Everyone wants a strong immune system. It’s one of many reasons people work out. It’s why people get flu shots. It’s why we eat fruits and vegetables and carrot juice and supplements. But it turns out a robust immune system isn’t always good for you.
Your Inner Jekyll and Hyde
Your immune system is made up of many components, but one of them is the macrophage: a versatile type of white blood cell, produced in your bone marrow, that disposes of dead tissue and fights disease by attacking microbes. Macrophages have been called the “garbage collector” and “housekeeper” of the human body — though in her book “Natural Causes: An Epidemic of Wellness, the Certainty of Dying, and Killing Ourselves to Live Longer,”Barbara Ehrenreich proposes the more respectful title of “all-purpose handyman.”
Macrophages deserve respect, Ehrenreich explains. They can do a lot to protect you, and they have a surprising amount of autonomy. They function much like lone amoebas — they can move around on their own, and they actually eat the dead cells they stumble upon, so they have a food source independent from the bloodstream.
Unfortunately, macrophages have so much autonomy, they can take a traitorous turn.
Scientists have long known that macrophages cluster around cancerous tumors. Around the turn of the 2000s, though, they realized that macrophages weren’t fighting the cancer or even being neutral — they were making things worse. They “excite” cancer cells, as Ehrenreich puts it.
In fact, macrophages are central to the way breast cancer and many other types of cancer metastasize. Once they pair up with a helpful macrophage, cancer cells that couldn’t migrate easily on their own get a free pass through the body. Which begs the question: Why is this element of our immune systems helping cancer, and not us?
It’s not that simple. Macrophages do good work in our bodies, too. They protect us from harmful microbes that can cause a wide range of diseases, from strep throat to AIDS. Under the right circumstances, they can even protect us from cancer — their favorite disease!
See, researchers have found that many cancerous cells sneak through the body unnoticed because they have a surface molecule, CD47, that functions as a “healthy cell, don’t eat me!” signal. Macrophages are totally bamboozled by this trick. When they’re confronted by cancer cells un-disguised in CD47, though, macrophages fly into action and absolutely obliterate them. As a result, one topic of current cancer research is how to keep cancer cells from producing CD47.

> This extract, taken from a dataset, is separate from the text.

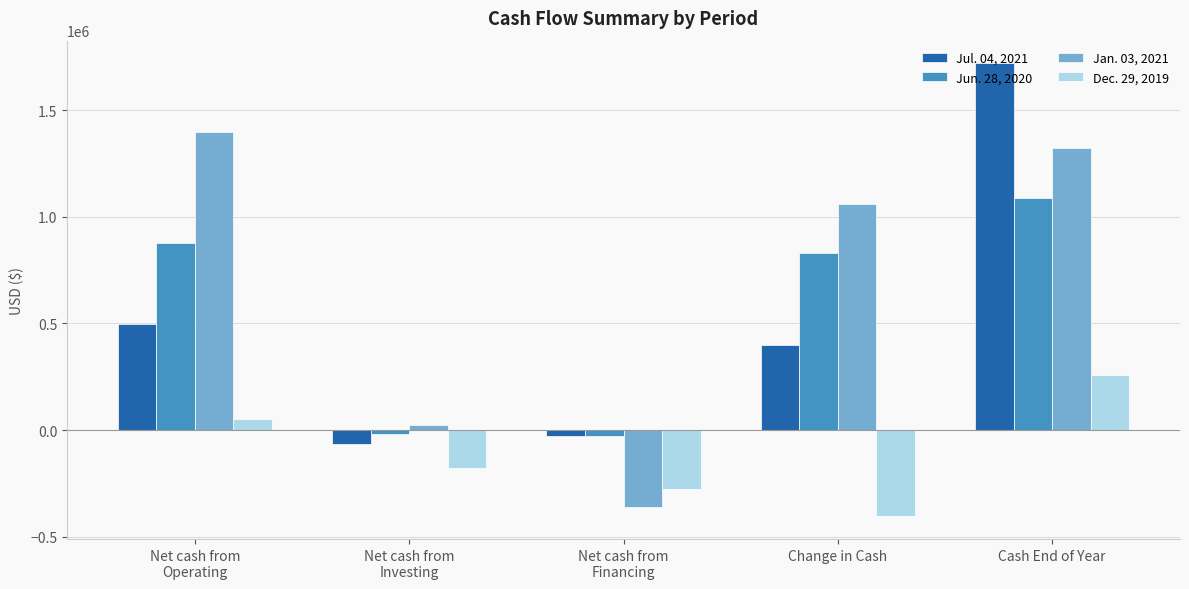

How many bars are there in total?

20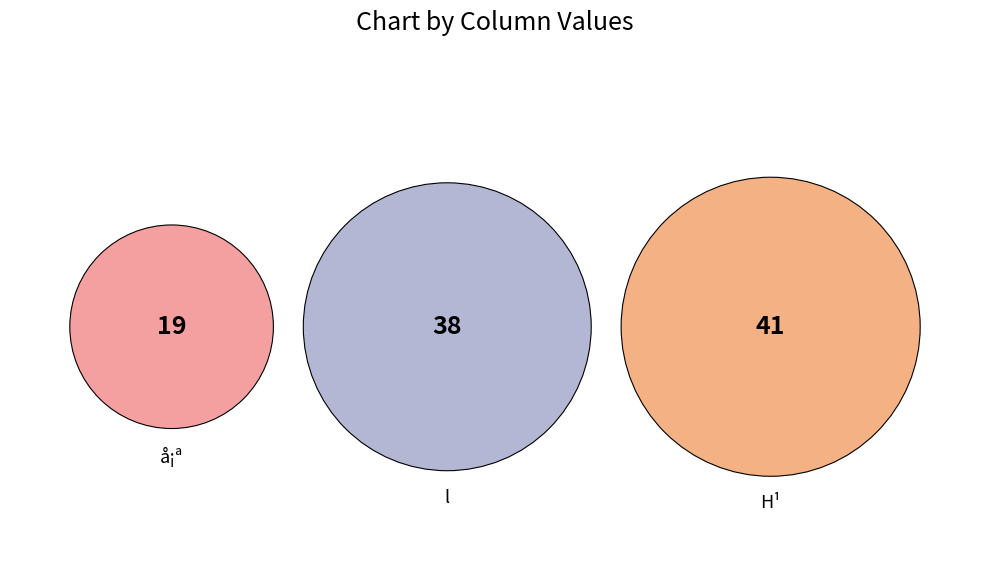

What percentage is the l slice, to the nearest percent?

39%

So what does this mean about macrophages? For some scientists, it’s proof that they’re incredibly flexible. They’re like people, in a way — capable of great good (strengthening the immune system) and great evil (helping cancer metastasize). Some researchers are working on ways to teach the cells not to kill us through assorted stimulations and therapies. This is commonly called “macrophage re-education.”
For Ehrenreich, though, macrophages’ two-faced nature means something different: that they might be total free agents, “doing what they feel like doing” with little interest in the health of our bodies overall. Perhaps, she argues, our idea of the body as a harmonious whole is a pleasant fiction. Really, just as we sometimes feel conflicted, our bodies are sometimes physically conflicted. Cells war against other cells. Sickness isn’t necessarily a sign that something is “wrong” — it can be seen simply as a symptom of the constant, microscopic turmoils within us.